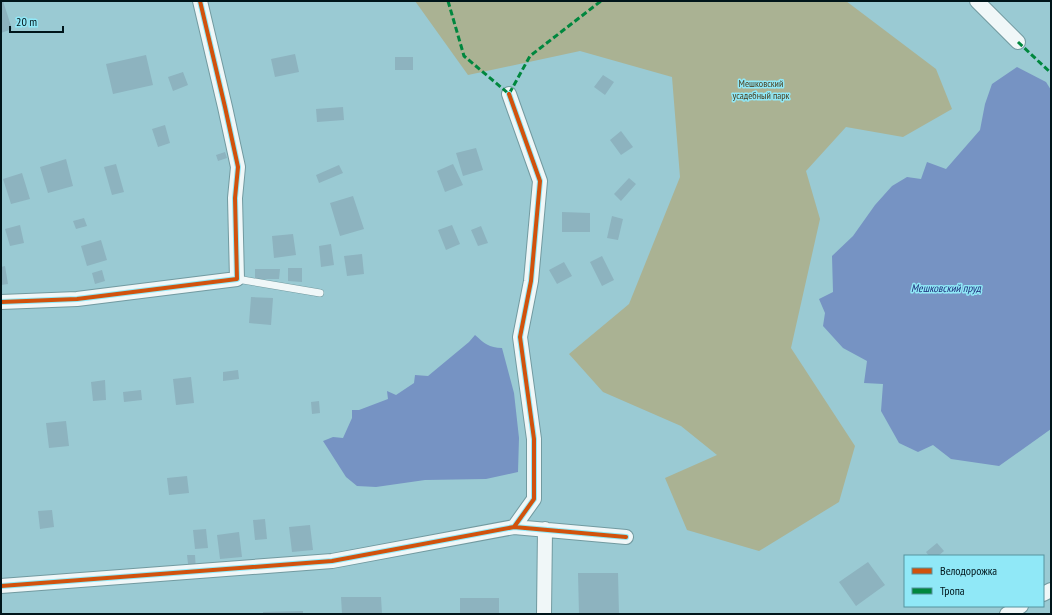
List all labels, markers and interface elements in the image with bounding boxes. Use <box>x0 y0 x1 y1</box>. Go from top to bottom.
scale bar <box>10 8 63 34</box>
text: 20 m <box>16 14 37 29</box>
park label: Мешковский усадебный парк <box>733 77 790 102</box>
water label: Мешковский пруд <box>911 281 982 295</box>
legend <box>904 555 1044 607</box>
text: Велодорожка <box>940 563 997 578</box>
text: Тропа <box>940 583 965 598</box>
########################################
TASK PROMPT: Please set down every record above exactly as it appears, leaving out the pictures.

ANSWER SECTION:
List all labels, markers and interface elements in the image with bounding boxes. Use <box>x0 y0 x1 y1</box>. Go from top to bottom.
scale bar <box>10 8 63 34</box>
text: 20 m <box>16 14 37 29</box>
park label: Мешковский усадебный парк <box>733 77 790 102</box>
water label: Мешковский пруд <box>911 281 982 295</box>
legend <box>904 555 1044 607</box>
text: Велодорожка <box>940 563 997 578</box>
text: Тропа <box>940 583 965 598</box>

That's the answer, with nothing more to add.